El hermano, por su parte, obediente y trabajador, no pudo más que enojarse por la bienvenida indigna que le ofrecieron al mal hijo. Su obediencia es la renuncia al mundo en favor del cumplimiento de la voluntad del padre. Esto quiere decir que el hijo bueno rechaza todo goce que el hijo malo ha experimentado.

Juguemos un poco con la imaginación y pensemos qué pasó luego. Lo más seguro es que el hijo pródigo volvió a trabajar, buscando un nuevo acercamiento con las normas del padre, a la vez que era tentado por aquellos placeres que, a pesar de dejarle en la ruina, seguían siendo apetecibles. De tal forma que el hijo pródigo volvería a caer y volvería a buscar el perdón. 

Este es un descubrimiento importante para el sujeto y nos remite al pecado original, puesto que a partir de Adán y Eva el trabajo se convirtió en un castigo por acceder a un goce prohibido. Entonces pensemos un poco la posibilidad de que el hombre no trabaja para gozar, sino que goza y como expiación del pecado por gozar, necesita cumplir una penitencia, es decir, trabajar.
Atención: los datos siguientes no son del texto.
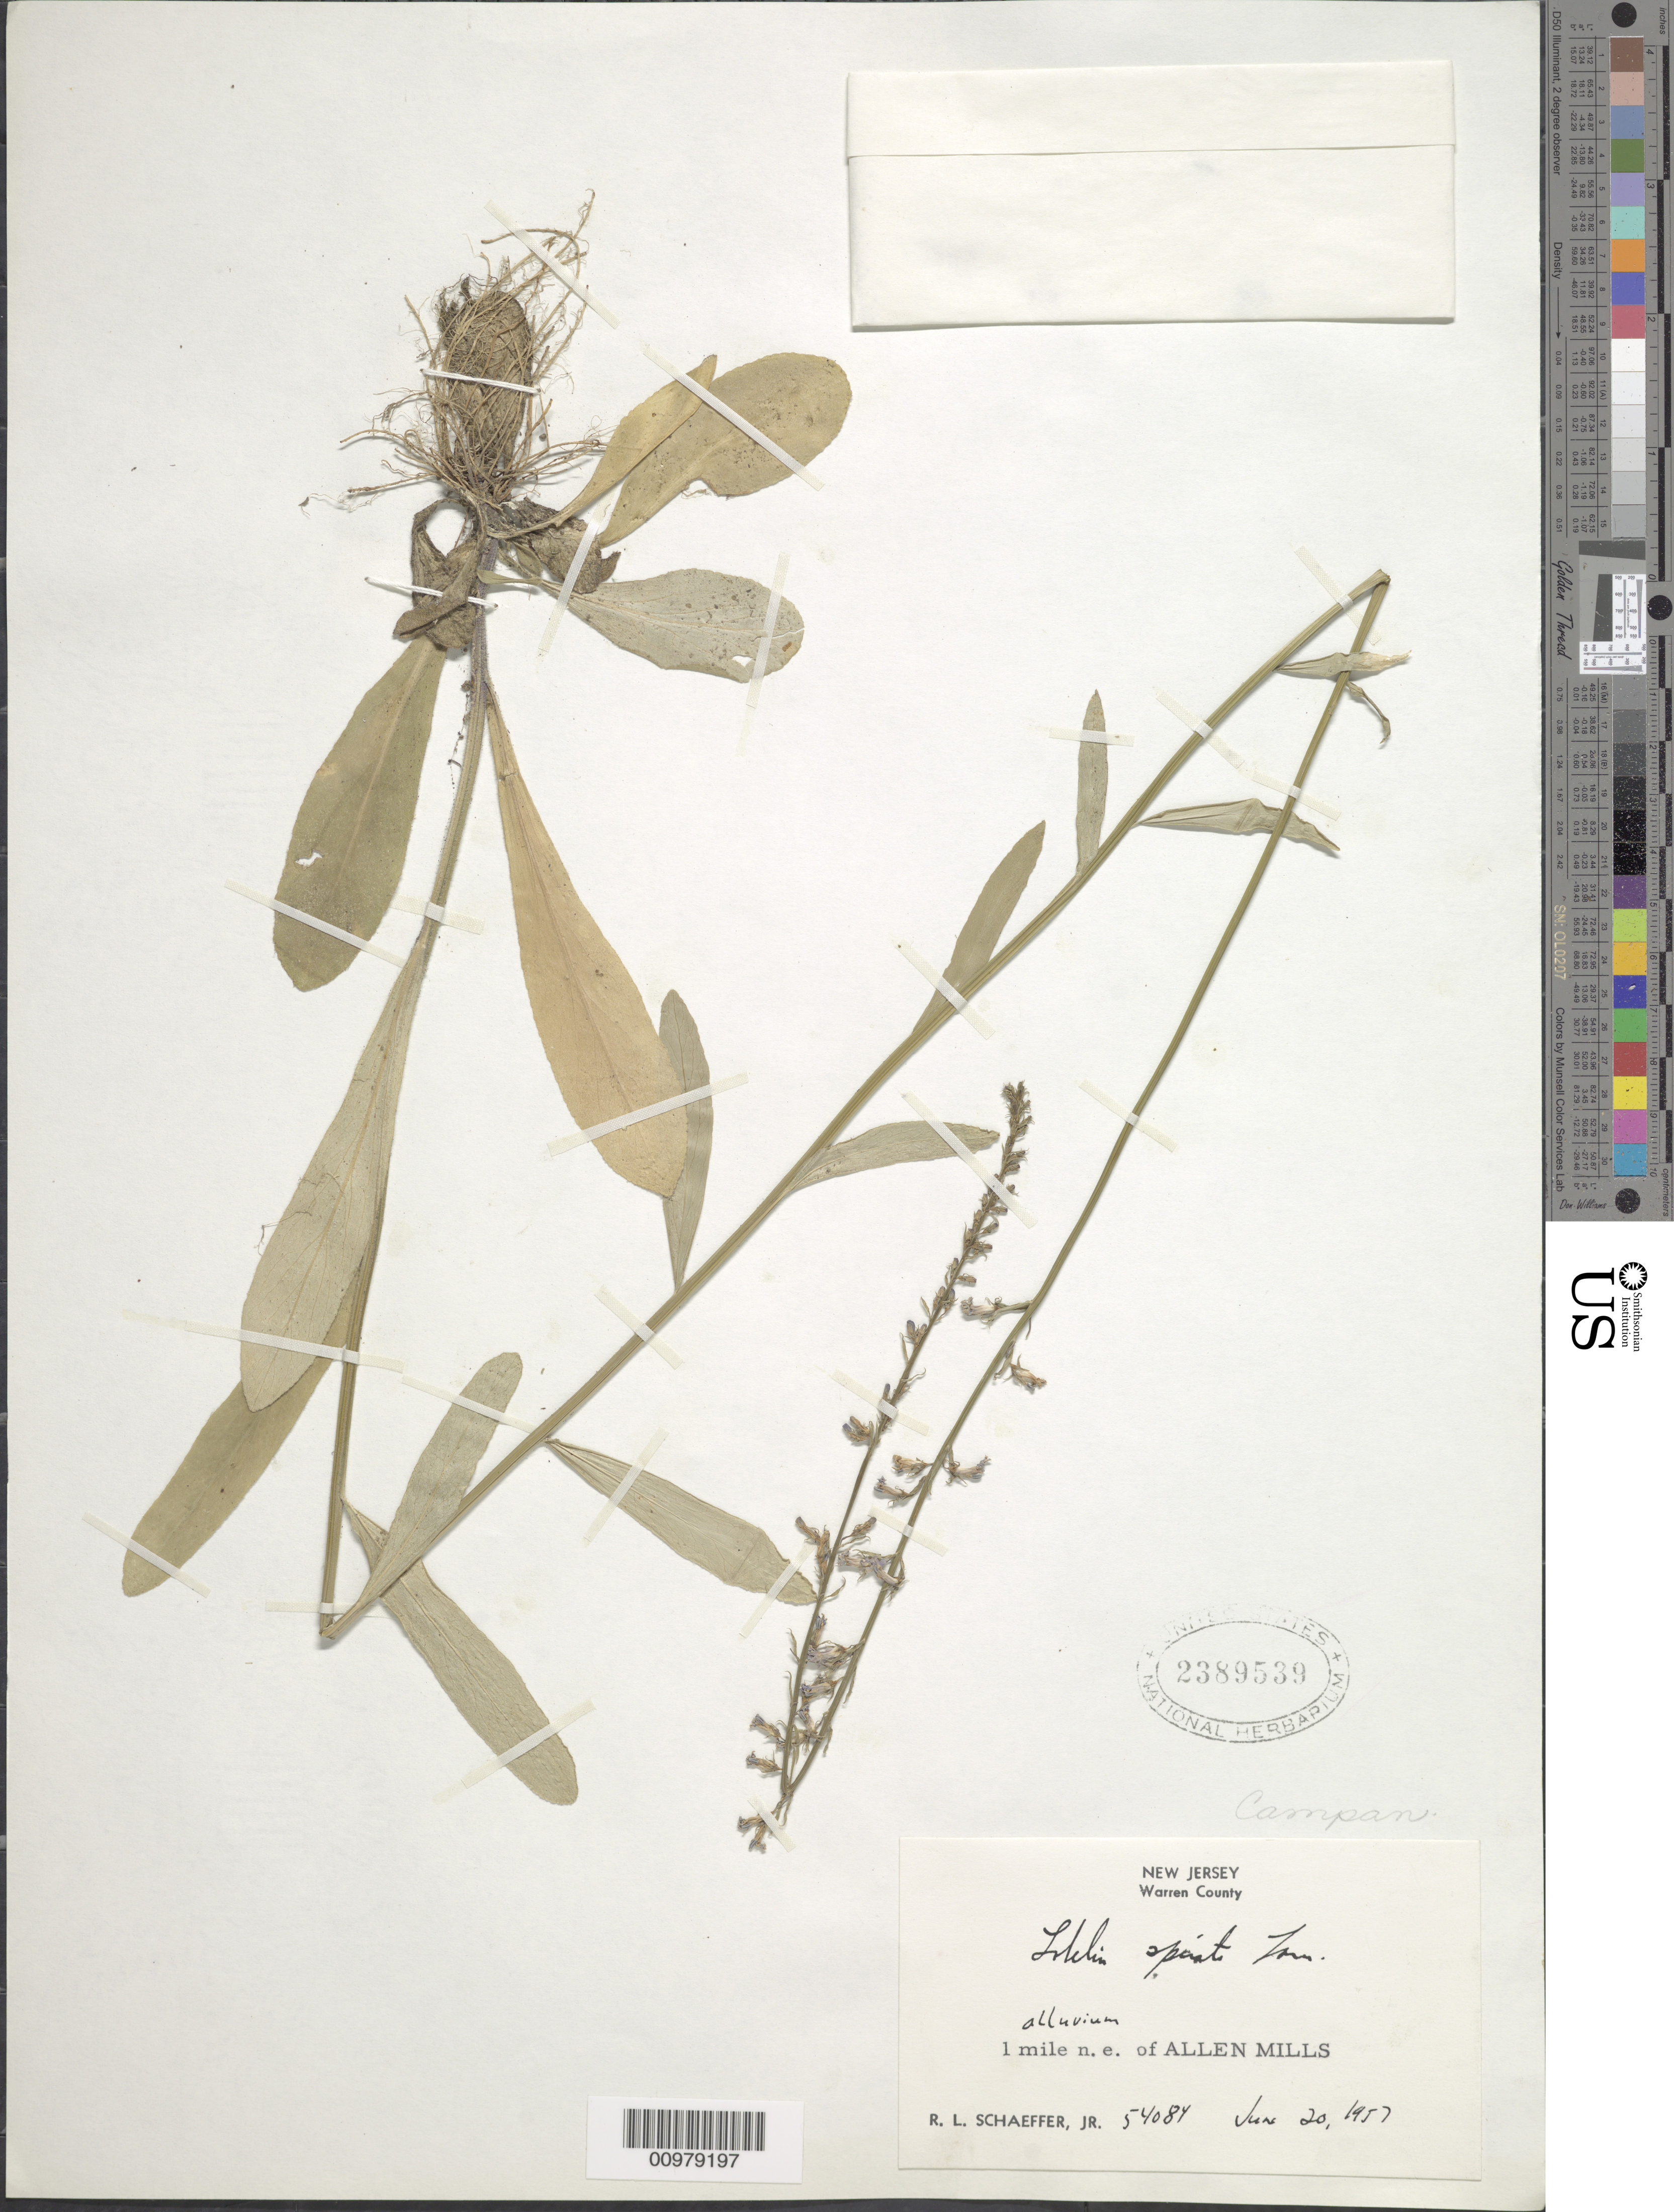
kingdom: Plantae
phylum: Tracheophyta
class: Magnoliopsida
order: Asterales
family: Campanulaceae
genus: Lobelia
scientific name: Lobelia spicata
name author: Lam.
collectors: R. Schaeffer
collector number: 54084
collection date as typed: June 20, 1957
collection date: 1957-06-20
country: United States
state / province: Pennsylvania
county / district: Berks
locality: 1 mile NE of Allen Mills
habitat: alluvium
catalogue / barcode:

Seguramente casi nadie estará de acuerdo con esta fórmula, ya que disfrutamos nuestras identificaciones como hombres de bien que trabajamos duramente y rechazamos cualquier desmesura (pero si ésta llega a pasar será tratada como una eventualidad que no merece recordarse). Sin embargo, quien niega su goce, niega su deseo, pues el hermano melancólico sólo cumplía la parte de la penitencia (trabajo y obediencia), sin gozar; por tal motivo su vida carecía de sentido. 

Es curioso ver que el sujeto que admite de manera inamovible la verdad que le fue impuesta es suficientemente arrogante para juzgar a los otros y sentirse merecedor del favor de Dios; y suficientemente incapaz para tener una vida propia, expuesta a riesgos y errores, es decir, decisiones.